Mexico, meanwhile, reached an agreement with its Central American neighbors to build a new refinery and gas pipeline in that region.

Since 1980, Venezuela and Mexico, Latin America's biggest oil producers, have sold 160,000 barrels a day, divided in equal parts, to nations in Central America and the Caribbean on preferential terms, with financing for up to 20 percent of the total cost, under the San Jose Pact.

But the pact has sometimes faced difficulties in implementation because the beneficiaries must in exchange purchase products from Mexico and Venezuela.

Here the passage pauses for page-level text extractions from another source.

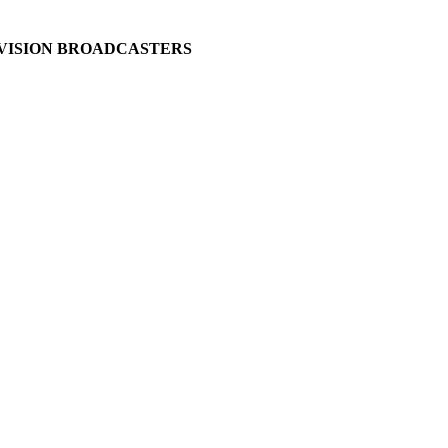
EVISION BROADCASTERS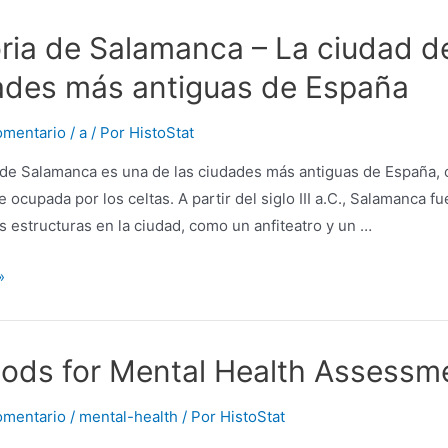
oria de Salamanca – La ciudad d
ades más antiguas de España
omentario
/
a
/ Por
HistoStat
 de Salamanca es una de las ciudades más antiguas de España, co
 ocupada por los celtas. A partir del siglo III a.C., Salamanca
 estructuras en la ciudad, como un anfiteatro y un …
ions
»
a
ods for Mental Health Assessme
omentario
/
mental-health
/ Por
HistoStat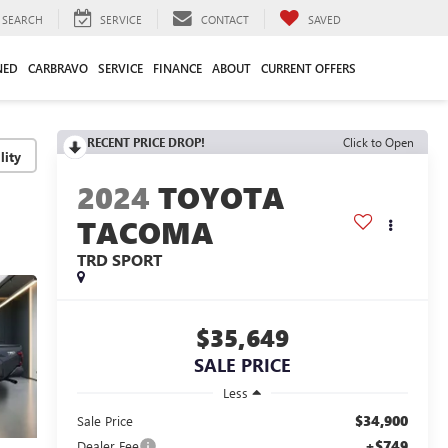
SEARCH
SERVICE
CONTACT
SAVED
NED
CARBRAVO
SERVICE
FINANCE
ABOUT
CURRENT OFFERS
RECENT PRICE DROP!
Click to Open
lity
2024
TOYOTA
TACOMA
TRD SPORT
$35,649
SALE PRICE
Less
$34,900
Sale Price
+$749
Dealer Fee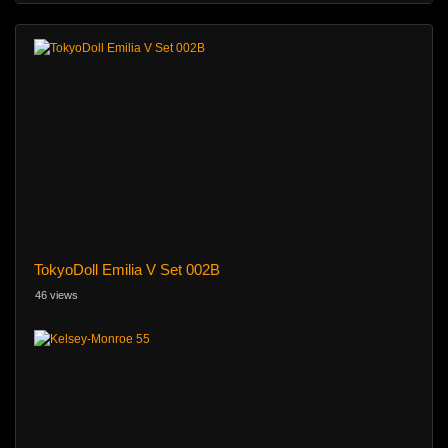
TokyoDoll Emilia V Set 002B
46 views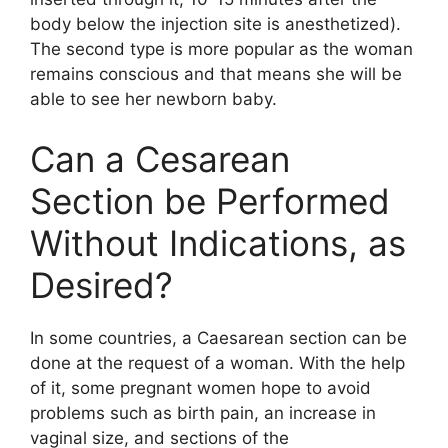
body below the injection site is anesthetized).
The second type is more popular as the woman
remains conscious and that means she will be
able to see her newborn baby.
Can a Cesarean
Section be Performed
Without Indications, as
Desired?
In some countries, a Caesarean section can be
done at the request of a woman. With the help
of it, some pregnant women hope to avoid
problems such as birth pain, an increase in
vaginal size, and sections of the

Caracas also promoted the creation of Petrosur, based on alliances among South American nations that began with supplies of heating oil and fuel oil to Argentina, to be paid for with agricultural and manufactured goods, as well as a contract with shipyards in Argentina to manufacture and repair vessels for Venezuela's oil fleet.

Paraguay and Uruguay will also receive Venezuelan oil shipments under terms similar to those offered through Petrocaribe. In addition, the state-owned oil companies Petroleos de Venezuela (PDVSA) and Brazil's Petrobras signed agreements and will begin construction of a refinery in northeastern Brazil.

Furthermore, Venezuela set aside deposits in the southeastern Faja del Orinoco -- considered the world's biggest reserve of extra heavy crude oil, with 230 billion barrels -- for joint ventures with state-owned firms from Argentina, Brazil and Uruguay.

South American countries also foresee the construction of a gas pipeline running from Venezuela's Caribbean coast to the Rio de la Plata (River Plate, located between Argentina and Uruguay). The project will involve Bolivia, whose president-elect, Morales, is a political ally of Chavez and other left-leaning leaders in the region.

Even Colombia, which is governed by right-wing President Alvaro Uribe, has entered into an association with Venezuela to build a binational oil pipeline connecting Venezuela's oilfields with the Pacific coast.

Oil producers Ecuador and Peru, and Chile, an oil importer, have also expressed interest in taking part in the new energy integration schemes, which differ from the traditional commercial relations of the past.

The need to ensure supplies of energy, which will soon become scarce, in a context of sustained high prices, has fueled the new forms of cooperation that have been emerging in the developing South.

China, which will purchase 5.4 million barrels of Venezuelan oil this month, hopes to receive a total of 300,000 barrels a day from this country starting in 2006, and has explored with OPEC the possibility of long-term cooperation mechanisms.